Paul Spadafora

Personal information
- Nickname: The Pittsburgh Kid
- Nationality: American
- Born: Paul Ross Spadafora September 5, 1975 (age 51) Pittsburgh, Pennsylvania, U.S.
- Height: 5 ft 9 in (175 cm)
- Weight: Lightweight Light welterweight

Boxing career
- Reach: 69 in (175 cm)
- Stance: Southpaw

Boxing record
- Total fights: 51
- Wins: 49
- Win by KO: 19
- Losses: 1
- Draws: 1

= Paul Spadafora =

American boxer

Paul Ross Spadafora (born September 5, 1975) is an American retired professional boxer. He is the former IBF lightweight champion of the world, and has challenged once for a light welterweight world title. In 2020, he was inducted into the Pennsylvania Boxing Hall of Fame. A Southpaw with slick defense, quickness, and ability to fight in the pocket and in range, his talent was well-regarded.

==Personal background==
Known as "The Pittsburgh Kid", Spadafora is from McKees Rocks, a borough outside of Pittsburgh, Pennsylvania. His childhood was poverty-stricken: his father died of a drug overdose when he was nine, and he was homeless for several weeks as a teenager. He started boxing when he was eleven, and left school in 9th grade to focus on it.

By age 16, Spadafora had won multiple Golden Gloves titles while competing in football and basketball at Sto-Rox High School. Encouraged to focus on boxing, he left school to pursue the sport full-time. In December 1994, he suffered a gunshot wound to his left leg when a police officer’s weapon accidentally discharged following a car crash, an injury that ended his hopes of qualifying for the 1996 U.S. Olympic boxing team.
***
ASSIGNMENT A —
Answer these about the Spadafora profile:
(i) What nickname was he known by?
(ii) At what age did he begin boxing?
(iii) In what year was he inducted into the Pennsylvania Boxing Hall of Fame?
The rows below are unrelated to the Spadafora profile.
***
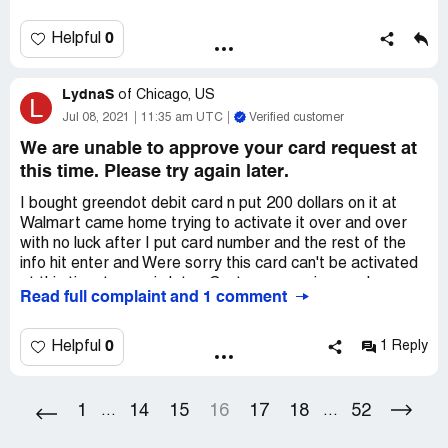
28,2021
0
Helpful
LydnaS
of
Chicago, US
L
Jul 08, 2021
11:35 am UTC
Verified customer
We are unable to approve your card request at
this time. Please try again later.
I bought greendot debit card n put 200 dollars on it at
Walmart came home trying to activate it over and over
with no luck after I put card number and the rest of the
info hit enter and Were sorry this card can't be activated
at this time try again later. Customer service numbers
Read full complaint and 1 comment
don't connect to live agent at all or help in anyway. I have
to get this working all my money is on it
0
Helpful
1 Reply
1
14
15
16
17
18
52
...
...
***
ASSIGNMENT B — Rewrite the rows from their first line through the line holding "don't connect to", inclusive, as a JSON list of strings with one string per line. Skip blank lines and leave out the pictures.

RESPONSE BOX A —
(i) The Pittsburgh Kid
(ii) Eleven
(iii) 2020

RESPONSE BOX B —
[
  "28,2021",
  "0",
  "Helpful",
  "LydnaS",
  "of",
  "Chicago, US",
  "L",
  "Jul 08, 2021",
  "11:35 am UTC",
  "Verified customer",
  "We are unable to approve your card request at",
  "this time. Please try again later.",
  "I bought greendot debit card n put 200 dollars on it at",
  "Walmart came home trying to activate it over and over",
  "with no luck after I put card number and the rest of the",
  "info hit enter and Were sorry this card can't be activated",
  "at this time try again later. Customer service numbers",
  "Read full complaint and 1 comment",
  "don't connect to live agent at all or help in anyway. I have"
]